A 55 year old man who contested a drink driving prosecution had his case dismissed last week after his Defence barrister successfully argued the length of the observation period before a breath test was administered was ‘unjust’.
The court heard Lorcan Kirk with an address at Rockmount Gardens, Carrick Road, Dundalk was arrested on suspicion of drunk driving a short distance from Dundalk Garda Station.
A garda gave evidence last Wednesday of being on patrol at The Crescent, Dundalk at 8.30pm on September 19th last year, when he saw a white Mercedes approaching the roundabout and taking the first exit without indicating.
It went on to cross the centre white lines on numerous occasions before pulling into Rockmount Gardens.
The garda said he detected a strong smell of alcohol on speaking to the defendant whose speech was slurred and his eyes were glazed.

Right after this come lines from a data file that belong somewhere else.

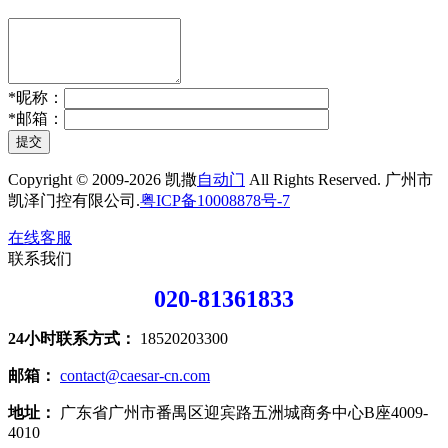
*
昵称：
*
邮箱：
提交
Copyright © 2009-2026 凯撒
自动门
All Rights Reserved. 广州市
凯泽门控有限公司.
粤ICP备10008878号-7
在线客服
联系我们
020-81361833
24小时联系方式：
18520203300
邮箱：
contact@caesar-cn.com
地址：
广东省广州市番禺区迎宾路五洲城商务中心B座4009-
4010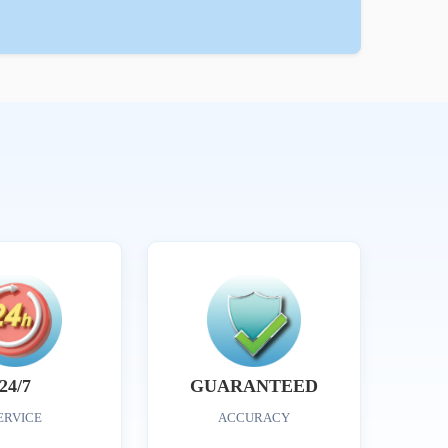
24/7
GUARANTEED
ERVICE
ACCURACY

The Defence barrister argued it would take more than the two minutes recorded in the Garda’s notebook from observing his client, to making the arrest, but the Garda said he made the notes as Mr. Kirk was being arrested.
The member in charge at Dundalk Garda Station that night outlined how the custody record showed the defendant had requested medication for a heart condition and the arresting garda had introduced him to another Garda who began a period of observation to ensure he had taken nil by mouth before the breath test was administered.

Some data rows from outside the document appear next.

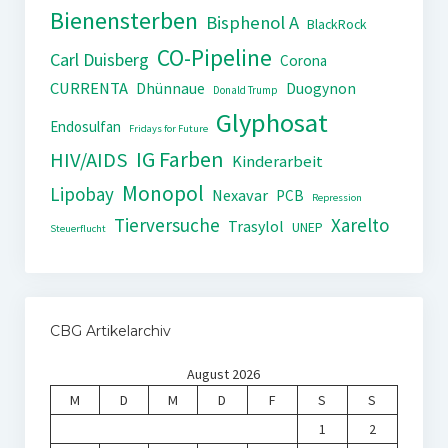
Bienensterben
Bisphenol A
BlackRock
CO-Pipeline
Carl Duisberg
Corona
CURRENTA
Dhünnaue
Duogynon
Donald Trump
Glyphosat
Endosulfan
Fridays for Future
IG Farben
HIV/AIDS
Kinderarbeit
Monopol
Lipobay
Nexavar
PCB
Repression
Tierversuche
Xarelto
Trasylol
UNEP
Steuerflucht
CBG Artikelarchiv
August 2026
M
D
M
D
F
S
S
1
2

The statutory time period required is a minimum of 20 minutes.
Shortly after 10pm, Mr. Kirk was assessed by a doctor who told him to take his medication when he got home and to stop drinking alcohol.
During cross examination by the Defence barrister, the Garda who administered the Evidenzer test – which Mr. Kirk failed, agreed the defendant had told him his medication was close by, but he explained that gardai cannot administer medication and added a doctor had been called for him.
Judge Eirinn McKiernan dismissed the charge, after Mr.Kirk’s barrister argued that the period of observation was ‘unexplained and unjust’.
He pointed out the arresting garda had stated he was continuously with his client who had consumed nil by mouth, but that information did not seem to have been given to the Garda who administered the test, who went on to ‘establish something that was already known by his garda colleague”.